## WHAT YOU HAVE TO DO
When the word "format" shows up in a line of the records below, copy that line.

## DATA SHOWN
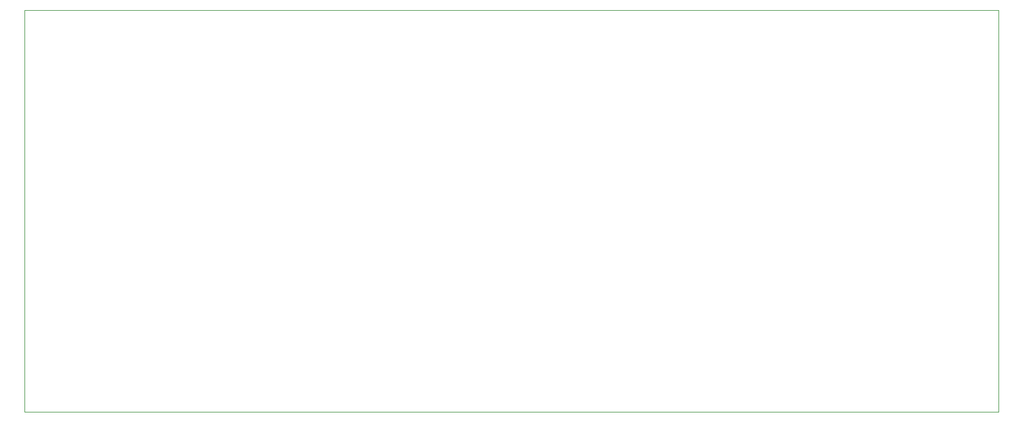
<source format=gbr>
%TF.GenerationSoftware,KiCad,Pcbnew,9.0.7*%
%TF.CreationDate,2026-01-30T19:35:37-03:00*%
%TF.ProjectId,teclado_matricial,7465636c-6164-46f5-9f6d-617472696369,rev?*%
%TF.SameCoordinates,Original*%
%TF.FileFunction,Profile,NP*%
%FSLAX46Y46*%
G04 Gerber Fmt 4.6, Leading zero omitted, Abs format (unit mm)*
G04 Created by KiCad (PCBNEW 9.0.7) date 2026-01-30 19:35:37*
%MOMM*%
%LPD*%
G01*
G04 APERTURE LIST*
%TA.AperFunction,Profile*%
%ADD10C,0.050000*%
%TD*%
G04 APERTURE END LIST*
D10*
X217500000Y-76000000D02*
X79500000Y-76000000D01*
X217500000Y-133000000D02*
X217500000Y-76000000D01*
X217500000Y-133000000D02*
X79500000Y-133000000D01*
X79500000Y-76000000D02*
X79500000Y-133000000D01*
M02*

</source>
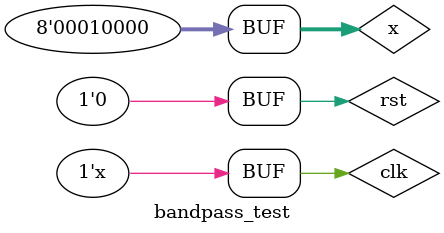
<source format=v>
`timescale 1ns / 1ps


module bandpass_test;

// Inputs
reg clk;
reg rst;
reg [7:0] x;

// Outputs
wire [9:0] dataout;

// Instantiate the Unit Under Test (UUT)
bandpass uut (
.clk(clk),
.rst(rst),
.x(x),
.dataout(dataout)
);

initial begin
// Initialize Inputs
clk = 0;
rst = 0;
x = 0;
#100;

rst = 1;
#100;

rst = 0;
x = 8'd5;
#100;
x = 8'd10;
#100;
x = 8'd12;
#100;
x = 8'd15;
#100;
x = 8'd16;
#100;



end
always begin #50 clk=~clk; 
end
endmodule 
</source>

## RESULT OF THE TASK
<source format=gbr>
G04 Gerber Fmt 4.6, Leading zero omitted, Abs format (unit mm)*
<source format=v>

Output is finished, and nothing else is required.